Novel infrared superconducting nanowire single-photon detectors (SNSPD) were designed, which comprise a meandered pattern of niobium-nitride (NbN) stripes and different integrated plasmonic structures on silica substrate. To enhance absorptance of 1550 nm wavelength p-polarized light, patterns with p=264 nm periodicity were investigated, while to enhance detection efficiency, patterns with P=792.5 nm periodicity commensurate with the wavelength of surface plasmon polaritons at silica-gold interface were also designed. In OC-SNSPDs integrated with ~quarter-photonicwavelength nano-optical cavity closed by a gold reflector, the highest 63/27 % absorptance was attained in p/P-pitch design at perpendicular incidence onto NbN patterns in P-orientation corresponding to incidence plane parallel to the stripes, due to the E-field antinode at the NbN-silica interface. In NCAI-SNSPDs, where each NbN stripe is located at the entrance of a quarter-plasmon-wavelength MIM nano-cavity, enhanced 85.1/34 % absorptance is attainable in p/Ppitch design at perpendicular incidence in S-orientation, when the incidence plane is perpendicular to the integrated pattern, due to collective resonances.
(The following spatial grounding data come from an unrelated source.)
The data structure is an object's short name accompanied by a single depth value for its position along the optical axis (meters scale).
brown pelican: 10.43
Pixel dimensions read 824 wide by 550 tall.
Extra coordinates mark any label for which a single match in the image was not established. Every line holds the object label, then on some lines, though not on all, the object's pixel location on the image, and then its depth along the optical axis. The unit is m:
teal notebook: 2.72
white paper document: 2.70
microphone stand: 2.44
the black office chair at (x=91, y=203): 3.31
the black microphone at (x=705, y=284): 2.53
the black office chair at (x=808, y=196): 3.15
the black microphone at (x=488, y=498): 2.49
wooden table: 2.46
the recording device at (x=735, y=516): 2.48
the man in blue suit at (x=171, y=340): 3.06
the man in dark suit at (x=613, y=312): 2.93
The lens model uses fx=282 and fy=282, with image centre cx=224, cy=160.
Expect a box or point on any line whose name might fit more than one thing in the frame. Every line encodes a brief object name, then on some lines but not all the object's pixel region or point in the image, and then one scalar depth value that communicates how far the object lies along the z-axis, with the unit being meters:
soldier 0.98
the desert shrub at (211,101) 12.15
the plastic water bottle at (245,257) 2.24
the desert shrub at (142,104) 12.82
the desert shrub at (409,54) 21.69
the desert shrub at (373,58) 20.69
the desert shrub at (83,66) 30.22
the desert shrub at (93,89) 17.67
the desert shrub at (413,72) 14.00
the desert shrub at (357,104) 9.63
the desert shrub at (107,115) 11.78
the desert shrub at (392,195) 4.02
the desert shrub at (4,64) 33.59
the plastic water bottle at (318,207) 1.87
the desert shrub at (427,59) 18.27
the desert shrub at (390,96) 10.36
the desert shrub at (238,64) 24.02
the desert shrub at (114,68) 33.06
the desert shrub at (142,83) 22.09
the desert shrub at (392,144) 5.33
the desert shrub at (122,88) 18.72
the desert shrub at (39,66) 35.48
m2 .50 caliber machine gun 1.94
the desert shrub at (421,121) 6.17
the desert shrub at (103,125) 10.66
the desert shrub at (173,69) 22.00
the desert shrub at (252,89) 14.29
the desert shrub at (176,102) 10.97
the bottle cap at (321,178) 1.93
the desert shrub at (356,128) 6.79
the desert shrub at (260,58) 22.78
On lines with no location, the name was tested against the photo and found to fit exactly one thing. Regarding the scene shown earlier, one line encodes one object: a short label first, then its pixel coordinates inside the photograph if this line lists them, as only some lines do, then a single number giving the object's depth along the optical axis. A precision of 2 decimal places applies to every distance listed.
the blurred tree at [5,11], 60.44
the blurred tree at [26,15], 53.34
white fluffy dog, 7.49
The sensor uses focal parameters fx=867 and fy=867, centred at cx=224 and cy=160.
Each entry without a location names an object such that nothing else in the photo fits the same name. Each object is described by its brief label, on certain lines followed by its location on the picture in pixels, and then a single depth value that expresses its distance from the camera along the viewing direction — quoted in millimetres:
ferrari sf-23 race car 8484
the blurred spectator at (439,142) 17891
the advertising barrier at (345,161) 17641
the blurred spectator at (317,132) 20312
The maximal 95.3/70.3 % absorptances are attained at large tilting corresponding to plasmonic Brewster angles via ultra-broadband tunneling. In NCDAI-SNSPDs the longer vertical gold segments with P-pitch, which can be embedded into the silica substrate via two-step lithography, enable to attain large absorptance at small polar angles in S-orientation, due to efficient grating-coupling phenomenon. The highest 92.7/75 % absorptances are attained at 19.85°/19.35° polar angles in p/P-pitch design. P-pitch NCDAI-SNSPD supporting coupled surface waves capable of ensuring synchronous E-field enhancement below the NbN stripes is proposed for detection efficiency maximization in specific spectral-bands.